[Records from a collection]

[Start of Attachment]

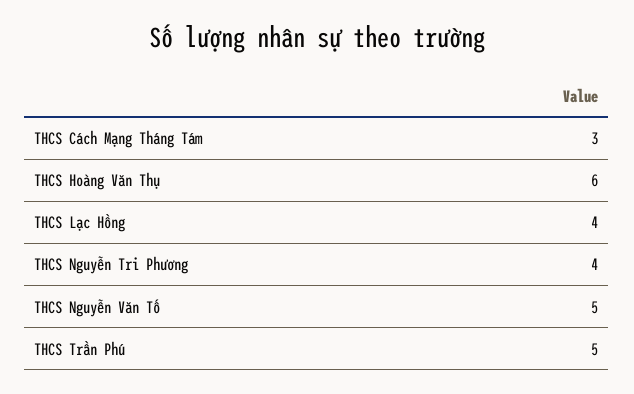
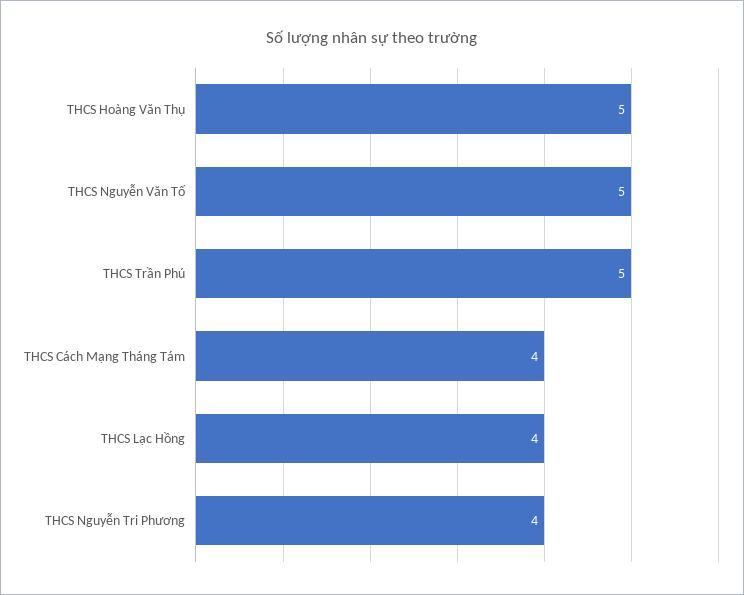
  {
-   "THCS Cách Mạng Tháng Tám": 3,
+   "THCS Cách Mạng Tháng Tám": 4,
-   "THCS Hoàng Văn Thụ": 6,
+   "THCS Hoàng Văn Thụ": 5,
    "THCS Lạc Hồng": 4,
    "THCS Nguyễn Tri Phương": 4,
    "THCS Nguyễn Văn Tố": 5,
    "THCS Trần Phú": 5
  }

[End of Attachment]

What is expected
Output the entries verbatim but drop the images.

Answer to the exercise
  {
-   "THCS Cách Mạng Tháng Tám": 3,
+   "THCS Cách Mạng Tháng Tám": 4,
-   "THCS Hoàng Văn Thụ": 6,
+   "THCS Hoàng Văn Thụ": 5,
    "THCS Lạc Hồng": 4,
    "THCS Nguyễn Tri Phương": 4,
    "THCS Nguyễn Văn Tố": 5,
    "THCS Trần Phú": 5
  }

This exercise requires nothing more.